■ **Reading text**:
*****
To compare the differences between the above two models for the bridge under self-weight and secondary dead load, static analysis was carried out; the comparison factors were mid-span deflection, pier bottom axial force, and support reaction force, and the analysis results are shown in Figure 12. From Figure 12, it can be seen that the changing pattern of deflection, pier bottom axial force, and vertical reaction force of bearing in each span of the two models are consistent, and the difference in the results is very limited. For the vertical displacement of each span, the error of span 1# and span 4# is the largest, at 5.1%; for the axial force at the bottom of each pier, the error of pier 1# and pier 5# is the largest, at 1.36%. Similarly, the error of bearing reaction force in 1#, 2#, 9#, and 10# is the largest, at 2.44%.

3.1.2. Dynamic Characterization Analysis

To compare the differences in the dynamic characteristics of the simplified model and the refined model, the two models were also analyzed based on SAP2000, and the natural periods, mass participation factors, and shapes of the first 10 orders of vibration are listed, which are shown in

Table 5. The first ten cycles comparison table.

Mode Order	Simplified Model		Refined Model		Relative Errors
	Natural Periods (s)	Mass Participation Factors	Natural Periods (s)	Mass Participation Factors
1	6.225	0.597	6.237	0.597	0.19%
2	1.530	0	1.581	0	3.23%
3	1.256	0	1.318	0	4.70%
4	0.897	3.753 × 10−10	0.895	6.773 × 10−16	0.22%
5	0.897	0.0176	0.895	0.0177	0.22%
6	0.897	2.041 × 10−5	0.895	2.844 × 10−13	0.22%
7	0.897	3.25 × 10−10	0.892	1.002 × 10−6	0.56%
8	0.494	0.0451	0.514	0.04521	3.89%
9	0.475	0	0.476	0	0.21%
10	0.395	2.692 × 10−6	0.439	1.421 × 10−6	9.94%

Note: The relative error in the table is the ratio of the absolute value of the difference between S-model and R-model. The mass participation factors in the table vary along the longitudinal direction of the bridge.

and

Table 6. The first ten vibration characteristics.
*****
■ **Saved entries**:

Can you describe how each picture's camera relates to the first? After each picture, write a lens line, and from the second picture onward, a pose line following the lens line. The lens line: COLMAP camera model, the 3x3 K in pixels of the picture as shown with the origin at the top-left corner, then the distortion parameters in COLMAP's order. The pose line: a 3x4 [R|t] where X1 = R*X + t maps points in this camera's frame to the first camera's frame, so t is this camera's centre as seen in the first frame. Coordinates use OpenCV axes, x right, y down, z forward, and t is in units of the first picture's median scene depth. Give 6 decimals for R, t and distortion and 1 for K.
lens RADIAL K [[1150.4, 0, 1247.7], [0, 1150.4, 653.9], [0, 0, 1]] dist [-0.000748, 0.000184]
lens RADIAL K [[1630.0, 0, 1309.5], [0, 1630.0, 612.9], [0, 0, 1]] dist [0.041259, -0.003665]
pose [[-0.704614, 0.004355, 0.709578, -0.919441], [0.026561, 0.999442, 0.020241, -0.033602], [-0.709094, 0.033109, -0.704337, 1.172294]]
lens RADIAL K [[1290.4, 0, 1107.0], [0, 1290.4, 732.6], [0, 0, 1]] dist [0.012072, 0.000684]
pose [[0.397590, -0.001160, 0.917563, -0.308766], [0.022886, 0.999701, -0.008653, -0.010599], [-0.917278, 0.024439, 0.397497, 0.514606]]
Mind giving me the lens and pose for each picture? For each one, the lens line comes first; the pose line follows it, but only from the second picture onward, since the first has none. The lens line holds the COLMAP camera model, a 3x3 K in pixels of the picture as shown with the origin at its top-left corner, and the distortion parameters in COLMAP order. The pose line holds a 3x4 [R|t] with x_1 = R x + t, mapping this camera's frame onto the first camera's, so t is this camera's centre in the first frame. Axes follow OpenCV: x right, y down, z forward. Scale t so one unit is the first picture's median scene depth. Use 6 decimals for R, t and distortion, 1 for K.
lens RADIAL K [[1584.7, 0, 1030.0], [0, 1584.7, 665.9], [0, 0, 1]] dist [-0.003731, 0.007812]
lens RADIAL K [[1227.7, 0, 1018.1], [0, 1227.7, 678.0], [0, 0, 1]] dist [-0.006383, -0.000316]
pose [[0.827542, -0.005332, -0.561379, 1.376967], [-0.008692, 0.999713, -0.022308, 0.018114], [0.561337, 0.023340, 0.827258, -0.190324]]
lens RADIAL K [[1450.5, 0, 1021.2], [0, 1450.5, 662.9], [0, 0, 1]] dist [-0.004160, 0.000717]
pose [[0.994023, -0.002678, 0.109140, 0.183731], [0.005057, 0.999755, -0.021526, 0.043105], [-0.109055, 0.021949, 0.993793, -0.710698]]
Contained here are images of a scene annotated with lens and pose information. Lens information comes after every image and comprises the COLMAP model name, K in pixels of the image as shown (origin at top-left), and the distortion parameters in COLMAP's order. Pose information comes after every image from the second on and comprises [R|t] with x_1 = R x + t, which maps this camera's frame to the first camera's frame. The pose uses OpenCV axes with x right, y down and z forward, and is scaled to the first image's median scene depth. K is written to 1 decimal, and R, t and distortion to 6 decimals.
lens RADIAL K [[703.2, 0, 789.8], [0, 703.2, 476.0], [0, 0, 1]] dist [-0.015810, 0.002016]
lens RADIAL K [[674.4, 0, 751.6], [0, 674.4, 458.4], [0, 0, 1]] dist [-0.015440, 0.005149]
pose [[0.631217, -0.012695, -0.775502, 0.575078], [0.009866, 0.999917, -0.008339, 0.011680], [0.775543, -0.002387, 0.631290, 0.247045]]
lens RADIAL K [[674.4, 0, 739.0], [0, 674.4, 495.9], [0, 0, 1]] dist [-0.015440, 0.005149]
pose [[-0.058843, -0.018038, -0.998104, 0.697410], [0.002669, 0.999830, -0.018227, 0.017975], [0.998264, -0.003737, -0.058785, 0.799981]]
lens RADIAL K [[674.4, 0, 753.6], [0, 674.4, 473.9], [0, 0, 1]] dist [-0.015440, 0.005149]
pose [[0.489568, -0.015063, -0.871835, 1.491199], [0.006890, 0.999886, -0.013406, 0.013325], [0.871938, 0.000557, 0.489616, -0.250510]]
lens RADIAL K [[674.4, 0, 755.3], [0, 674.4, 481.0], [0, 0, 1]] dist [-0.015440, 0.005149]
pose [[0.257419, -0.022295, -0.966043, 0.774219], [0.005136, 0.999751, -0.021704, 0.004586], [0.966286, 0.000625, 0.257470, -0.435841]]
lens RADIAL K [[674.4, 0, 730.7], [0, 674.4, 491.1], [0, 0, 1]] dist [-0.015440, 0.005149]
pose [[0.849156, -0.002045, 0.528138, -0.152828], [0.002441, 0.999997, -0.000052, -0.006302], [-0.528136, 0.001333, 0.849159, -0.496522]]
*****
■ **Tasks to carry out**:
A. In two sentences, summarize the bridge model comparison.
B. According to the bridge model comparison, which spans have the largest vertical displacement error, and what is that error?
C. Pick up the bridge model comparison after its last line and carry it on.

■ **Responses per task**:
A. Static analysis under self-weight and secondary dead load showed consistent patterns in mid-span deflection, pier bottom axial force, and bearing reaction force for the two models, with maximum errors of 5.1%, 1.36%, and 2.44% respectively. The simplified and refined models were also analyzed in SAP2000 to compare dynamic characteristics, listing the natural periods, mass participation factors, and shapes of the first 10 vibration orders.

B. Span 1# and span 4#, at 5.1%.

C.
Mode Order	Mode Shapes
	Simplified Model	Refined Model
1	Longitudinal vibration of superstructure
2	Symmetrical lateral bending of superstructure
3	Antisymmetrical lateral bending of superstructure	Transverse antisymmetric bending and twisting of superstructure
4	5# Pier longitudinal bending
5	1# Pier longitudinal bending
6	4# Pier longitudinal bending
7	3# Pier longitudinal bending
8	Symmetrical lateral bending of superstructure, 1#, 5# pier floating horizontally	Symmetrical lateral bending of superstructure
9	3# Pier longitudinal bending
10	Antisymmetric vertical bending of superstructure

. Meanwhile, the first three modes of the simplified and refined model are listed in Figure 8. From Table 5 and Table 6 and Figure 13, the differences in structural natural periods between the two models are small, but the mode shapes are slightly different, because the refined model can take into account the actual distribution of the superstructure stiffness and mass; for example, in the third order vibration shape, the refined model can show the torsional vibration pattern of the superstructure, while the rod system model cannot.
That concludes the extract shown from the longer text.